WASHINGTON - Um juiz federal do Brooklyn negou nesta quarta-feira um pacote de fiança para o ex-presidente da Braskem José Carlos Grubisich, acusado de violar a Lei de Práticas de Corrupção no Exterior (FCPA na sigla em inglês), considerando-o irrisório devido a sua "enorme fortuna".

Grubisich foi preso pelo FBI em 20 de novembro e processado por três acusações de conspiração para violação das leis americanas de corrupção estrangeira e lavagem de dinheiro. Ele se declarou inocente. No processo apresentado à corte federal, os promotores pedem que o executivo não seja liberado por fiança, pelo risco de fuga do país.

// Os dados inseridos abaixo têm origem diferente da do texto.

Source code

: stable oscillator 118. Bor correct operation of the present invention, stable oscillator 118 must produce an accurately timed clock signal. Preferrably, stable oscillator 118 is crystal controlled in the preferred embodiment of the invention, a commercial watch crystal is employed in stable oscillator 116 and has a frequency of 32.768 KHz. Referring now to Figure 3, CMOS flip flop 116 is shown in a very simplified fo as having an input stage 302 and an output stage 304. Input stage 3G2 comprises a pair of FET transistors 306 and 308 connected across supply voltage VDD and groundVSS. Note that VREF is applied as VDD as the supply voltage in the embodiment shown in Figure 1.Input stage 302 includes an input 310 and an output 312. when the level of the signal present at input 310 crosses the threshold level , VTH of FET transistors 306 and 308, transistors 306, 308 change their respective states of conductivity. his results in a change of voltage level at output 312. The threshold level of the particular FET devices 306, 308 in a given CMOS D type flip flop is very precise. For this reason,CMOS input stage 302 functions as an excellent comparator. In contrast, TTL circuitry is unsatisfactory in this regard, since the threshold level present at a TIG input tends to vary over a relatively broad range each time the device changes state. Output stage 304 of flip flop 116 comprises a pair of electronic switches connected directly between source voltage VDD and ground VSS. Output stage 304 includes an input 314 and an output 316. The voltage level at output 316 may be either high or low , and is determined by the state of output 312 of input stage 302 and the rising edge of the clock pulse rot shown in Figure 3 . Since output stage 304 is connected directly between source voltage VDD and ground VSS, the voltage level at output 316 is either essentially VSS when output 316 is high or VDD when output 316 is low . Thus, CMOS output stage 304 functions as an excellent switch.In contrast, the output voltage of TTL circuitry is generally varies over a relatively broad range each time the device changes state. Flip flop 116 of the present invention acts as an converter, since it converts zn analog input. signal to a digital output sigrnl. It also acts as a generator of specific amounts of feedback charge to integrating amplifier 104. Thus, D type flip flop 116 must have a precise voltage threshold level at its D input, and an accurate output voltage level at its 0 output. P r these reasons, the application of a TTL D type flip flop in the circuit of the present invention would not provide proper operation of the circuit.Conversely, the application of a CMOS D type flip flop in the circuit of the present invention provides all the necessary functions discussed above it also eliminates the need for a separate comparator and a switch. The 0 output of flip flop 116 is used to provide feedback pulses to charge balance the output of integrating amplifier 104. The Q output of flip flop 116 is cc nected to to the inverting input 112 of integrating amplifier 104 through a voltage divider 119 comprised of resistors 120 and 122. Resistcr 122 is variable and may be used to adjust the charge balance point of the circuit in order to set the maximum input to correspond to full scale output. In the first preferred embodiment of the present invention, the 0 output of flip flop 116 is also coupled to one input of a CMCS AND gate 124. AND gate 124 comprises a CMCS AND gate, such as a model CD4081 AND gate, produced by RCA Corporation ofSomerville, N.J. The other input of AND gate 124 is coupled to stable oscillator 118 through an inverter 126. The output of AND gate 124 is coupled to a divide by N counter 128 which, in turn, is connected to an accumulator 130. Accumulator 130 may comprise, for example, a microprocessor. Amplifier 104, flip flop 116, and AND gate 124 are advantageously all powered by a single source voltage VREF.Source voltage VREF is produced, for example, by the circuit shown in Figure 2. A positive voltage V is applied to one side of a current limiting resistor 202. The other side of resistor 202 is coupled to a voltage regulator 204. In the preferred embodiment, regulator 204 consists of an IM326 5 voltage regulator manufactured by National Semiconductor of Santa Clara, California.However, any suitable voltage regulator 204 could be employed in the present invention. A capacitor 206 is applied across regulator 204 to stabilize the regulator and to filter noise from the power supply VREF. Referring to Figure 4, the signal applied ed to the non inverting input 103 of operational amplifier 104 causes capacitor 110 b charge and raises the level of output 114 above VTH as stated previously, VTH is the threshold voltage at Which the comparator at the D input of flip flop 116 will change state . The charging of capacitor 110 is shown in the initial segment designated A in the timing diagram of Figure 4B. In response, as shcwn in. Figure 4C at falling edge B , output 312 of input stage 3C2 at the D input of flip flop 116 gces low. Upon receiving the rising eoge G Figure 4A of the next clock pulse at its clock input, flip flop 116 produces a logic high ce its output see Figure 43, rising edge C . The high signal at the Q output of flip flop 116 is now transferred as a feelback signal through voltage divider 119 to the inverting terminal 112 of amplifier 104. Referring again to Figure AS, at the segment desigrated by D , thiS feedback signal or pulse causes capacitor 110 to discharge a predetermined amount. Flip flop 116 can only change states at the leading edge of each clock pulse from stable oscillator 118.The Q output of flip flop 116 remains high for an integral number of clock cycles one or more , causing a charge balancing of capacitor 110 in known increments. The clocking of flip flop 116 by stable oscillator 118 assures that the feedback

Nesta quarta, o juiz Steven M. Gold rejeitou o pedido de Grubisich de ser liberado com monitoramento eletrônico em sua casa em Nova York com pagamento de fiança de US$ 5 milhões em bônus mais US$ 500.000 em dinheiro e uma propriedade de US$ 1 milhão, classificando-o como um pacote de fiança muito pequeno para um homem com US$ 64 milhões.

O juiz deixou claro estar disposto a deixar de lado o pedido do governo para que Grubisich aguardasse o julgamento na cadeia se o ex-executivo elevasse sua oferta em dezenas de milhões e acrescentou cidadãos americanos "de posses" a uma lista de quatro avalistas anônimos, além de mulher e dois filhos, "ao menos por persuasão".

No processo, a promotoria afirma que Grubisich e outros funcionários da Braskem e da Odebrecht participaram de uma conspiração para desviar cerca de US$ 250 milhões para uma unidade de negócios secreta, chamada Departamento de Operações Estruturadas. A unidade foi utilizada para corromper funcionários do governo, disseram os promotores federais no escritório do procurador dos EUA, Richard Donoghue.

Segundo os promotores, Grubisich teria embolsado US$ 2,6 milhões. O esquema funcionou entre 2002 e 2014, de acordo com o processo. O executivo esteve à frente da petroquímica até 2008.

Como presidente da Braskem, Grubisich teria ajudado a acobertar o esquema, falsificando balanços da companhia e assinando certificações falsas para a Comissão de Títulos e Câmbio dos EUA (U.S. Securities and Exchange Commission).

A defesa de José Carlos Grubisich considerou a audiência de hoje positiva porque o juiz abriu a possibilidade de apresentação de uma nova proposta de fiança. Essa nova proposta já está sendo estruturada e será apresentada o mais breve possível.